“Do you know how I’ve prayed everyday that he would escape,” says Laurie Strode (Jamie Lee Curtis) of her once and current pursuer Michael Myers, “so I can kill him?”
“Well,” replies the policeman she’s speaking to, “that was a dumb thing to pray for.”
This moment, which inspired a ripple of hearty laughter at my screening, gets at what works so well about the new “Halloween.” The script, cowritten by director David Gordon Green (“Pineapple Express,” “Joe,” “George Washington”) and Danny McBride, is sharp and funny about occasionally calling out its own horror tropes without going too far into “Scream” territory and breaking the fourth wall. Instead, the characters’ moments of self-awareness and humor — for which the child being babysat (Jibrail Nantambu) is the undoubted MVP — serve to make them and the danger they face feel that much more authentic, and “Halloween” has always worked best when it’s close to home.
The 11th entry in its franchise, this “Halloween” ignores the events of every other one but the 1978 original (the only one I’ve seen, conveniently enough) in order to function as a direct sequel.
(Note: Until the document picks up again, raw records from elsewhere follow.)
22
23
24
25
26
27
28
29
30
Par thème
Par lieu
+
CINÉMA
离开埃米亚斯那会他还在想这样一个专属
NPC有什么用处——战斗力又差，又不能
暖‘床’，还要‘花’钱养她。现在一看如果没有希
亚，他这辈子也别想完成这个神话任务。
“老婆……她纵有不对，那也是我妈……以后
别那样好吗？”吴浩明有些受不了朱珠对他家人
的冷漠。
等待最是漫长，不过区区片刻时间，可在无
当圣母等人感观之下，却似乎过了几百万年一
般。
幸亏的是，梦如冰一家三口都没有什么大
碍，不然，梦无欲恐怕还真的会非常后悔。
That conceit, plus the return of John Carpenter as executive producer and Curtis in the lead role, gives the film rare license for a horror sequel to focus on finishinga story rather than prolonging it, building to a fundamentally satisfying showdown between masked slasher Michael Myers and the one victim that got away.
We’re reintroduced to Myers through a pair of investigative podcast hosts (with British accents, for maximum pretentiousness) visiting his facility just days before he’s scheduled to be transferred elsewhere and locked in solitary for good. After unveiling his old mask and shouting at him in vain to “SAY SOMETHING!” they go visit a less-than-hospitable — in fact, straight-up agoraphobic — Laurie Strode to convince her to face her almost-killer, saying there’s a “great deal to learn” from the horror she experienced.
This belief, also expressed by psychiatrist Dr. Sartain (Haluk Bilginer, “the new Loomis,” as Laurie calls him), becomes a running theme that hits on Green’s throwback approach to the material — people (or Hollywood producers) keep wanting to understand more about Michael Myers, but Laurie (and the filmmakers) know that’s a fundamental misunderstanding of his evil. He doesn’t exist to be understood or talked to or reasoned with; he exists to kill or be killed.
This time around, after Michael inevitably escapes his captors while in transit, he has three generations of Strodes to contend with, between the survivalist, trauma-driven Laurie, her estranged daughter Karen (Judy Greer), and empathetic granddaughter Allyson (Andi Matichak). This is one of those horror movies where viewers are enthralled not just by the impending threat, but by the protagonists’ craftiness in evading and combatting it, too.
But man, how about that threat, though? Some of the film’s best scenes are those more or less unrelated to the plot, simply following Michael stalking amidst trick-or-treaters and through suburban homes, the camera gliding smoothly between inside and outside to show how easily he does the same. As in the original, viewers are encouraged to search the frame for his presence at all times as the tension builds methodically and unbearably through familiar details rendered newly ominous — a kitchen knife drying on the dish rack, a clothesline blowing in the dark, the sound of someone breathing just off-camera. The kills themselves are also memorably brutal and effectively button-pushing, both in their suddenness and manner of execution.
This is everything Michael Myers should be — a threat simultaneously close to home and unknowable, terrifying for the casualness and curiosity with which he kills and upgrades weapons like a first-person shooter video game character. Green’s success is in understanding what’s so timelessly scary about this cinematic boogeyman, and infusing that with a few well-observed modern elements before getting to the confrontations and clever role reversals that finally resolve the original’s cliffhanger ending.
In the opening credits, we see a rotted jack-o-lantern regaining its shape in a reverse time lapse, and by the end, this implication of a franchise reborn actually feels earned. As for whether or not it will remain the franchise’s final conclusion as Green and McBride seemed to intend, count me in the same camp with Carpenter and Laurie Strode herself —there aren’t new insights or discoveries to be made from Michael Myers at this point, just box office receipts. Unfortunately, for Hollywood, that’ll probably be enough to warrant another 10 sequels.